Paper Title
Modelling The Potential Of Dam And Surface Water Irrigation Development In Northern Australia

Water scarcity in southern Australia and an imperative to develop regional economies have combined to renew focus on the potential for irrigated agricultural development in Australia’s largely undeveloped and sparsely populated north. More than 2 billion potential dam sites across northern Australia (an area of ~3 million km2) were assessed in a consistent and objective manner, using the DamSite model; the largest comprehensive assessment of large dams undertaken globally. Simultaneous consideration was given to large dams and their proximity to land physically suited to the development of irrigated cropping and horticulture. Physical resources (soil, surface water and potential large, in-stream dams) sufficient to support about 1.34 million ha of irrigated agriculture exist in northern Australia.

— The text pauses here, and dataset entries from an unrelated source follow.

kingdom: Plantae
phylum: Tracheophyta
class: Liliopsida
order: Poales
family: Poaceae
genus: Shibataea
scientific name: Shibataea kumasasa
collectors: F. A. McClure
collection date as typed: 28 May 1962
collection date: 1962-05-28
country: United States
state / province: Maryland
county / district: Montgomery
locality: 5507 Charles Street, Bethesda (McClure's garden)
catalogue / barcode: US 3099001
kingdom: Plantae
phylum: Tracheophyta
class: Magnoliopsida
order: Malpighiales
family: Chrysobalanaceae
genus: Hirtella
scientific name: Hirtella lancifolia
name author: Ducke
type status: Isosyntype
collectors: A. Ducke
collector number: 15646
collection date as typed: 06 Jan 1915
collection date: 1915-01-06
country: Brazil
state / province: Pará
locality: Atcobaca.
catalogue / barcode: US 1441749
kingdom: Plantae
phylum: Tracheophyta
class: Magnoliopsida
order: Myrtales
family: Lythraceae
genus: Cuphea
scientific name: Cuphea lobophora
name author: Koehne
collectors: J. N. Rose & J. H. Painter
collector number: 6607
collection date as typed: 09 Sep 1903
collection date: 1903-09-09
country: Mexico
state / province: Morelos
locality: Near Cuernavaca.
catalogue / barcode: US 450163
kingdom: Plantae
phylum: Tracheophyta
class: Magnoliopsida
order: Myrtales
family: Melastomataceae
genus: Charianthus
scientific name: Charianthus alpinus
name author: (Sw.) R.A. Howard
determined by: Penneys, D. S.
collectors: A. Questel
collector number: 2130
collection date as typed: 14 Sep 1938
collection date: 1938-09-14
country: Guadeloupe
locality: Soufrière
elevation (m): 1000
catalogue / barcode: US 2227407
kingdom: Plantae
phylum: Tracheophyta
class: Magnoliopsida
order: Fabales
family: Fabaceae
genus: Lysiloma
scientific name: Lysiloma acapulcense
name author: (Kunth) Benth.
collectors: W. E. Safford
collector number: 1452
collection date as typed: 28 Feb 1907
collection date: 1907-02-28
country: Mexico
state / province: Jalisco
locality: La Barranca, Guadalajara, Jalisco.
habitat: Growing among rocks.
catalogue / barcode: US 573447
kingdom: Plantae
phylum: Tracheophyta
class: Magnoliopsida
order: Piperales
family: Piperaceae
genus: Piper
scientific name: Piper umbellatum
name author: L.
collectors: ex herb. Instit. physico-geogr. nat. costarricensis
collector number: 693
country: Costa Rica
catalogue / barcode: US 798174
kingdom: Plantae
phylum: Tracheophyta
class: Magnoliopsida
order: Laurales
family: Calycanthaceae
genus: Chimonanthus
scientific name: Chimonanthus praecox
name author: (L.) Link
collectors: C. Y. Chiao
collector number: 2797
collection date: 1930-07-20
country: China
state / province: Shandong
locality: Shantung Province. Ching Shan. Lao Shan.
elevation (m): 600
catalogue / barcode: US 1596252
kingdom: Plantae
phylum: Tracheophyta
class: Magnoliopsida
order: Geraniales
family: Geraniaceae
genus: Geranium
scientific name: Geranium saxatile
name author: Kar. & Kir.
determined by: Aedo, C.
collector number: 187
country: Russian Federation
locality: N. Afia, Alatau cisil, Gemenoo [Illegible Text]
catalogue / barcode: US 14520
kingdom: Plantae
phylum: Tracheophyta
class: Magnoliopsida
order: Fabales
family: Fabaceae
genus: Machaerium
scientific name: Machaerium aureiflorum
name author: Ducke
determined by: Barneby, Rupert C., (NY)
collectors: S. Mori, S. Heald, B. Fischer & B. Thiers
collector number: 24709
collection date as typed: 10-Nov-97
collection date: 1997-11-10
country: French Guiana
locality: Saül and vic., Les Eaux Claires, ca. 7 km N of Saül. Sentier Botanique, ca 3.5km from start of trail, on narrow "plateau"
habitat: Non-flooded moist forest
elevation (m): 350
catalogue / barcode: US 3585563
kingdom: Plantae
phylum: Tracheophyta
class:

This would require use of the entire yield from 8 existing dams (including the Burdekin Falls and Ord River dams) and the construction of 77 new dams and a large number of reregulating structures (e.g. weirs). If realised this would result in a ~50% increase in Australia’s area under irrigation. In reality a range of regulatory, political and socio-economic factors will considerably constrain the upper physical limit to dam and irrigation development stated in this paper. Index Terms - Water Storage, Development, Hydrology, Agriculture, Yield, DamSite.